*Prompt A*
Reproduce the record about the glass facade and the black bench word for word, but leave out its picture.

--------------------------------------------------

I have 24 images and I want to generate 150 sets of 9 images from the 24 images without repetition in the same set.

I have two scripts as followed but I am not getting desired results.
Please check and help me with this. Angel


'''
This script is used to generate condition files for 150 participants, where each participants is presented with 9 images
randomly drawn from a set of 24 images. Each of the images are eventually presented 50 times.
'''



# import the libraries needed
import pandas as pd
from numpy.random import shuffle
from psychopy import core

# list of images - currently with generic naming convention - researcher would need to change the names on line 14
# researcher needs to change it to the appropriate file names (i.e. file name + extension)

--------------------------------------------------

*Prompt B*
Extend the post asking for help with a PsychoPy condition-file script, picking up right after its last line.

*Given records*
--------------------------------------------------

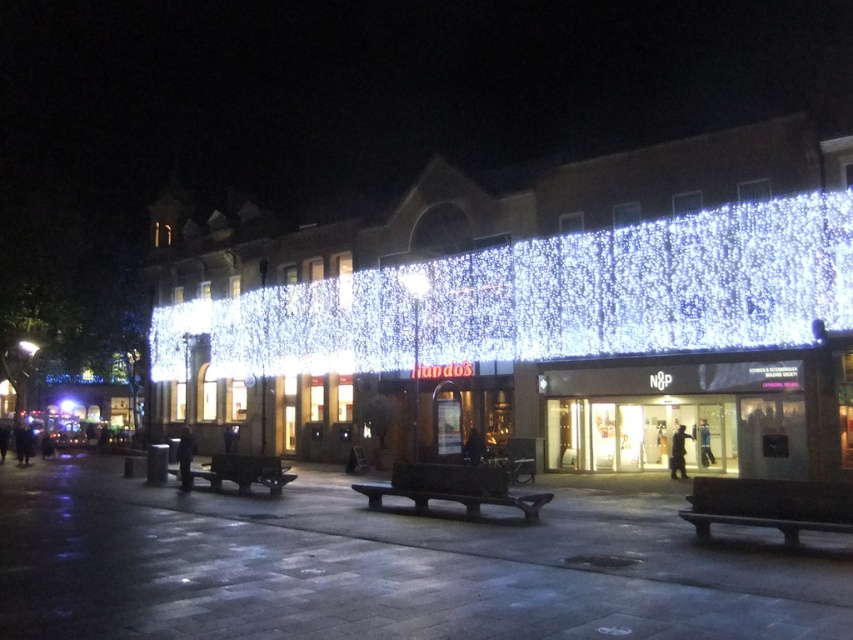
Question: In this image, where is illuminated glass facade at center located relative to black polished bench at lower right?

Choices:
 (A) above
 (B) below

Answer: (A)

--------------------------------------------------

*Answer box A*
Question: In this image, where is illuminated glass facade at center located relative to black polished bench at lower right?

Choices:
 (A) above
 (B) below

Answer: (A)

*Answer box B*
# if images are in a subfolder, the path must also be included/specified e.g. stimuli/image1.jpg where stimuli is the name of the subfolder and image1.jpg is within it
images = ['im1', 'im2', 'im3', 'im4', 'im5', 'im6', 'im7', 'im8', 'im9', 'im10', 'im11', 'im12', 'im13', 'im14', 'im15', 'im16', 'im17', 'im18','im19','im20','im21','im22','im23','im24']

# parameters 
ims_per_participant = 9 # since there are 24 images to use in total and each participant sees 9 randomly from this set
n_participants = 150 # and it is projected that there will be 150 participants, with each image presented at least 50 times

# repeat the splitting and randomising process 50 times
for i in range(75): 
    shuffle(images) # randomise the images
    p1 = {'images' : images[0:12]} # select the first 9 images
    p2 =  {'images' : images[13:24]} # select the last 9 images
    ps = [p1, p2] # the resulting separated images
    for pi, p in enumerate(ps): # save the separated images by numbering them
        p = pd.DataFrame.from_dict(p)
        p.to_excel('condition_file_'+str(i+1)+'_part'+str(pi+1)+'.xlsx', index = False)
#script2
import random
#list of images
images = ['im1', 'im2', 'im3', 'im4', 'im5', 'im6', 'im7', 'im8', 'im9', 'im10', 'im11', 'im12', 'im13', 'im14', 'im15', 'im16', 'im17', 'im18','im19','im20','im21','im22','im23','im24']
#using the sample() method
for i in range(150):
    sample_images = random.sample (images,k = 9)
    #displaying random selections without
    #repetitions
    print(sample_images)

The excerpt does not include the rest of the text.